As I write this, I realize that maybe there is just something else wrong right now, something outside the class. Maybe, as D has suggested, Son 2 has picked up on the very shut-down dynamic between Wife and me, and is responding emotionally to what must be a very threatening situation.
But what worries me is that Son 2 may be learning Wife's habit of complaining about everything.
There are plenty of times he is still chipper and happy. He's bright and has a delightful and zany sense of humor. And there are times that he reminds me so forcibly of myself at that age that the resemblance is uncanny. His voice even sounds like mine did; and the long, drawn-out bizarre ideas are familiar too.
But when he starts his long tired whinings he sounds just exactly like Wife.
Less viscerally, it is just that I think I see the possibilities for depression (not surprising since both of his parents suffer from it), and I think he sometimes assists the growth of a depressive outlook by focussing on what he hates about a situation instead of what he likes about it. And this focus is in some ways a choice. Yes, of course depression has a biological and chemical aspect as well. There is no doubt about that. But it is also true that you can choose to talk yourself into a depressive state when you weren't feeling bad before, just by what you choose to focus on. I've done it myself, and I've watched Wife do it, so I know it is a risk. And I bring it up now, not by way of criticizing Son 2, but because I wish I knew some way to teach him how to find the nuggets of joy in even very bleak situations; or more practically (since "bleak" may be a little extreme to describe our lives most of the time), how to find a way to get through even situations that he doesn't much care for, and how to see the things in them that can be pleasant.
This is a survival skill. I honestly believe that one of the reasons Wife has decayed into the merest shell of a woman these days is that she has chosen so resolutely to focus on what makes her miserable. She may not have been able to help being born with a depressive genetic pattern, but she has also done nothing to struggle against it -- nothing to prepare her to see unexpected grace when it flits by, nor even to strengthen a kind of stoical doggedness. The story that she tells herself about her life is a story of passive victimization by one bad thing after another, to the point that she can't see anything else.

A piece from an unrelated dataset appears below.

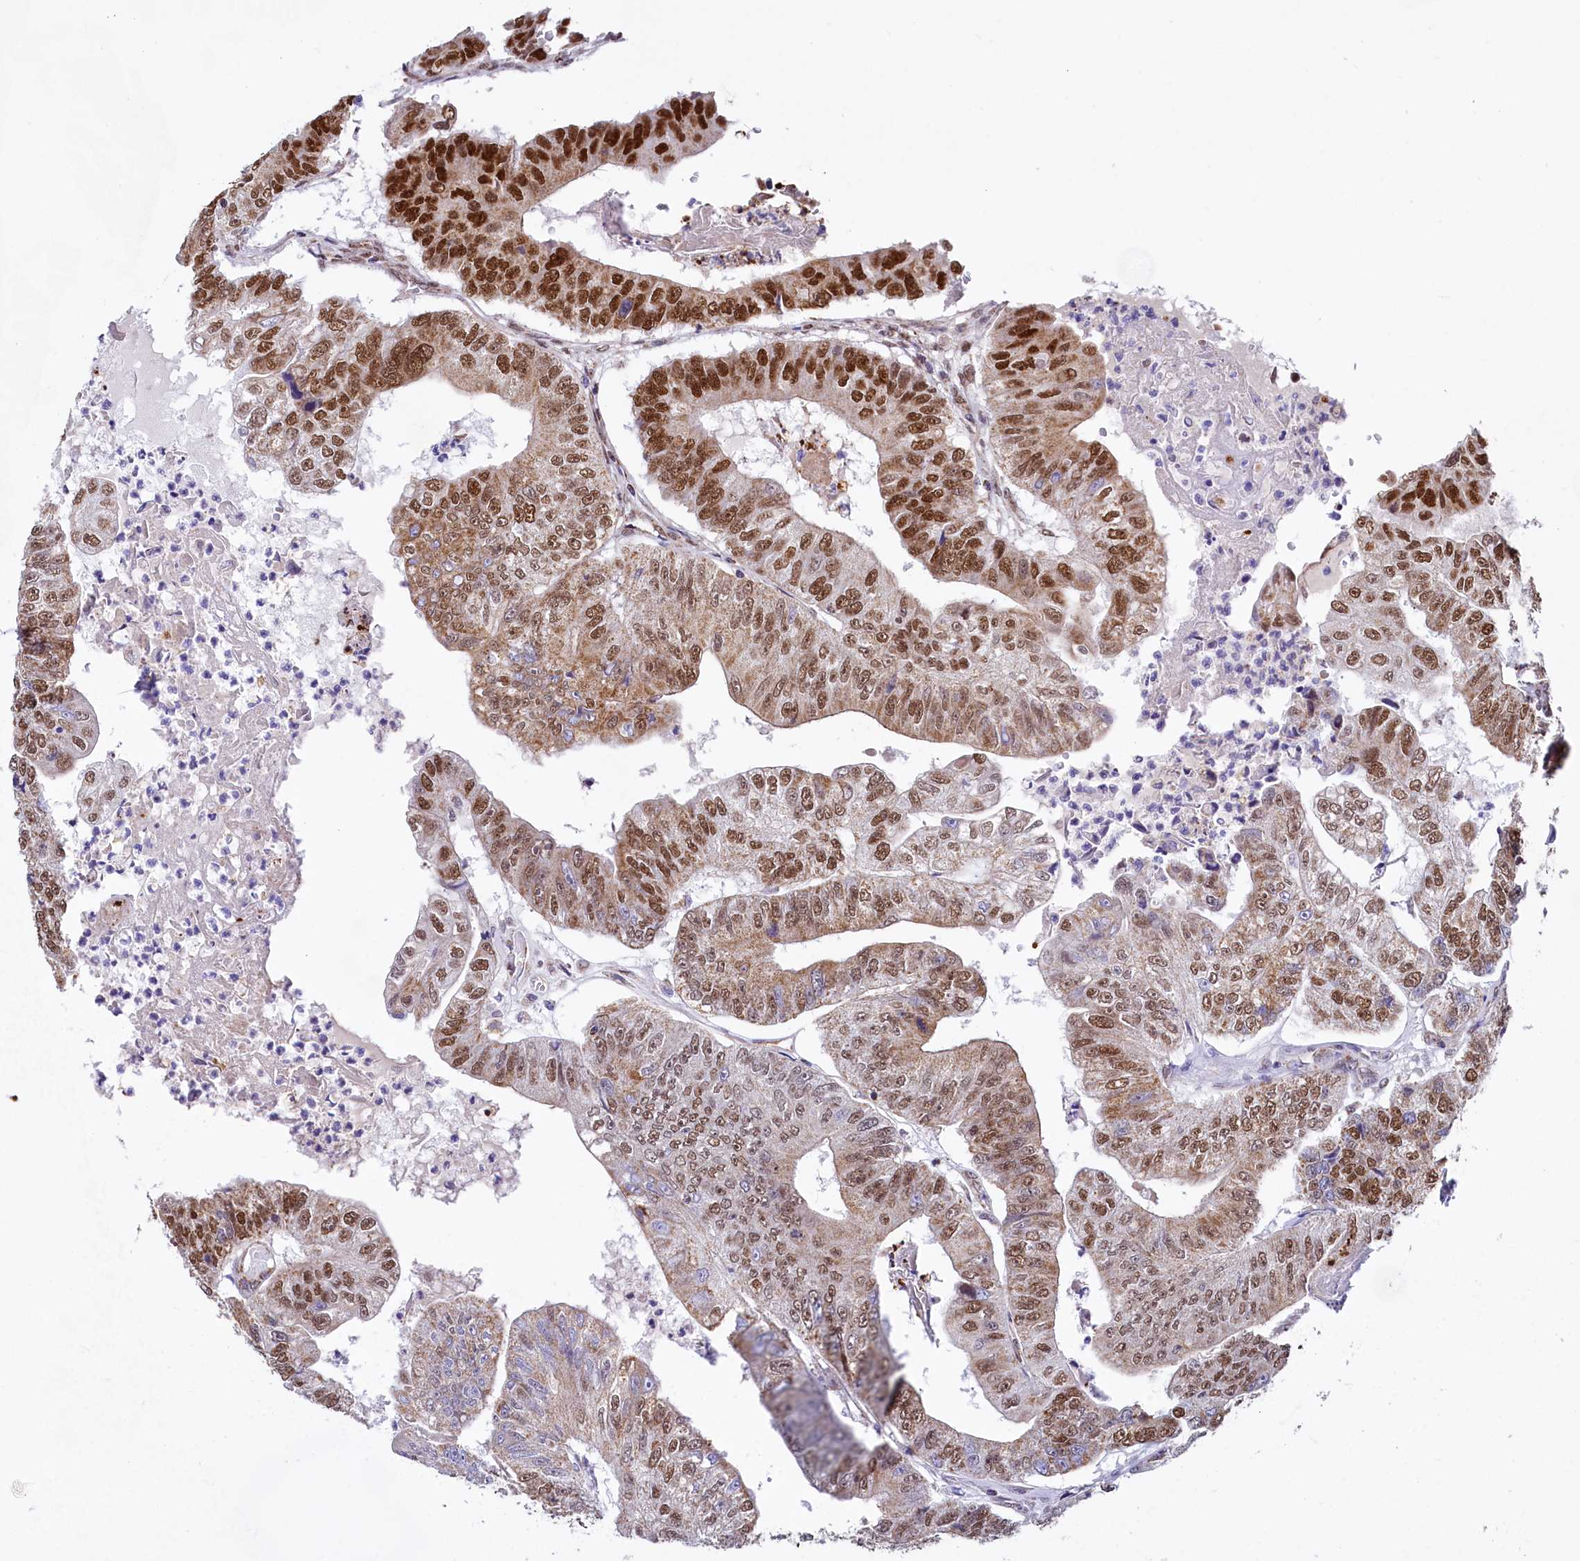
{"staining": {"intensity": "strong", "quantity": ">75%", "location": "cytoplasmic/membranous,nuclear"}, "tissue": "colorectal cancer", "cell_type": "Tumor cells", "image_type": "cancer", "snomed": [{"axis": "morphology", "description": "Adenocarcinoma, NOS"}, {"axis": "topography", "description": "Colon"}], "caption": "The photomicrograph displays immunohistochemical staining of adenocarcinoma (colorectal). There is strong cytoplasmic/membranous and nuclear expression is seen in about >75% of tumor cells.", "gene": "MORN3", "patient": {"sex": "female", "age": 67}}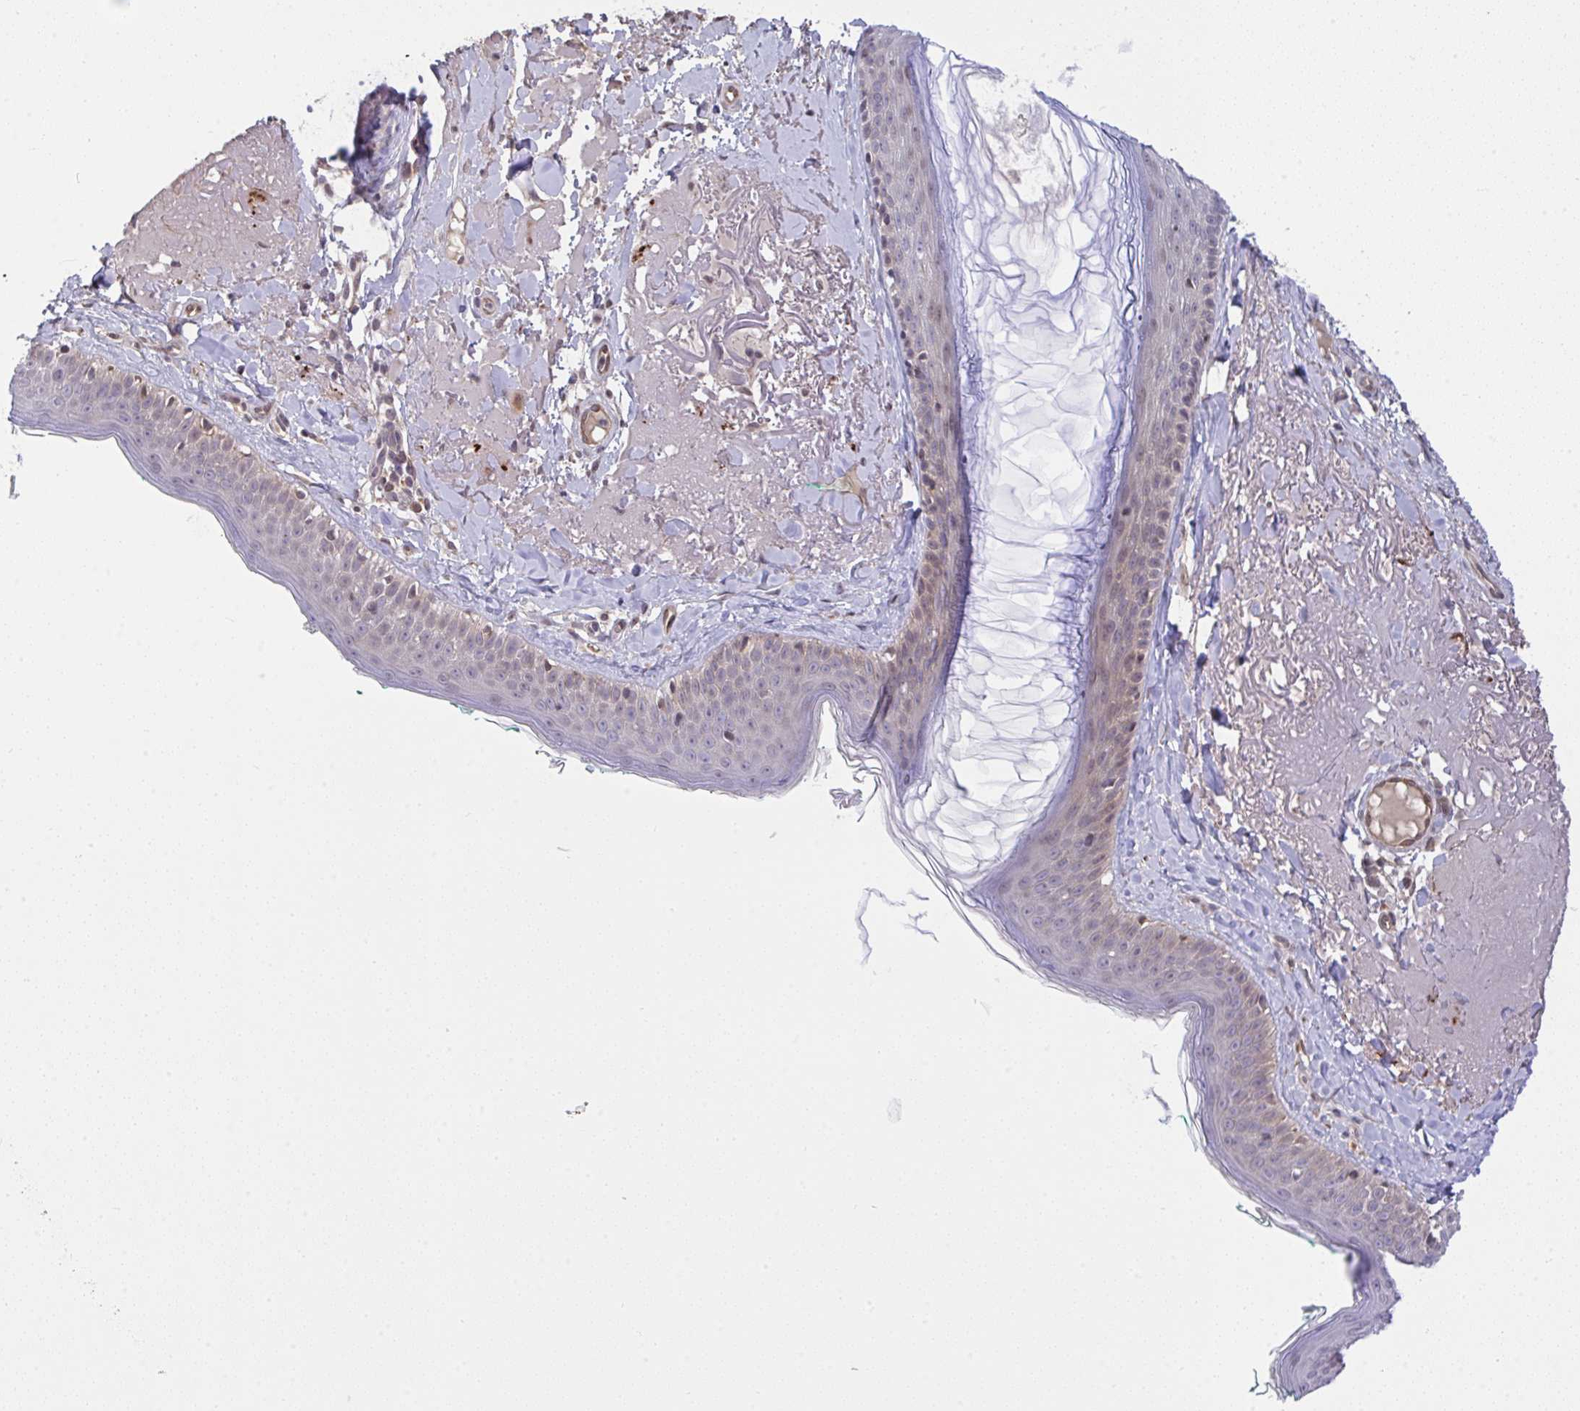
{"staining": {"intensity": "negative", "quantity": "none", "location": "none"}, "tissue": "skin", "cell_type": "Fibroblasts", "image_type": "normal", "snomed": [{"axis": "morphology", "description": "Normal tissue, NOS"}, {"axis": "topography", "description": "Skin"}], "caption": "High power microscopy micrograph of an immunohistochemistry micrograph of benign skin, revealing no significant positivity in fibroblasts. Nuclei are stained in blue.", "gene": "C9orf64", "patient": {"sex": "male", "age": 73}}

It is a hell of a way to live. And I don't want it for Son 2.
The whole direction where this kind of life leads is captured nicely in a scene from C. S. Lewis's The Great Divorce, and I think one does not need any kind of religious faith whatever to play along with the story and see where it goes. The spirit of a grumpy old woman -- for the time being assigned to Hell -- is visiting Heaven on a vacation (it's a story) and can't leave off griping. The narrator (himself only a visitor) and one of the denizens of Heaven are discussing her:
"I am troubled, Sir, because that unhappy creature doesn't seem to me to be the sort of soul that ought to be even in danger of damnation. She isn't wicked: she's only a silly, garrulous old woman who has got into a habit of grumbling ...."
"That is what she once was. That is maybe what she still is. If so, she will certainly be cured. But the whole question is whether she is now a grumbler."
"I should have thought there was no doubt about that!"
"Aye, but ye misunderstand me. The question is whether she is a grumbler, or only a grumble. If there is a real woman - even the least trace of one - still there inside the grumbling, it can be brought to life again. If there's one wee spark under all those ashes, we'll blow it till the whole pile is red and clear. But if there's nothing but ashes we'll not go on blowing them in our own eyes forever. They must be swept up."
"But how can there be a grumble without a grumbler?"
"The whole difficulty of understanding Hell is that the thing to be understood is so nearly Nothing. But ye'll have had experiences ... it begins with a grumbling mood, and yourself still distinct from it: perhaps criticising it. And yourself, in a dark hour, may will that mood, may embrace it. Ye can repent and come out of it again. But there may come a day when you can do that no longer. Then there will be no you left to criticise the mood, not even to enjoy it, but just the grumble itself going on forever like a machine...."
As I say, it's a hell of a way to live.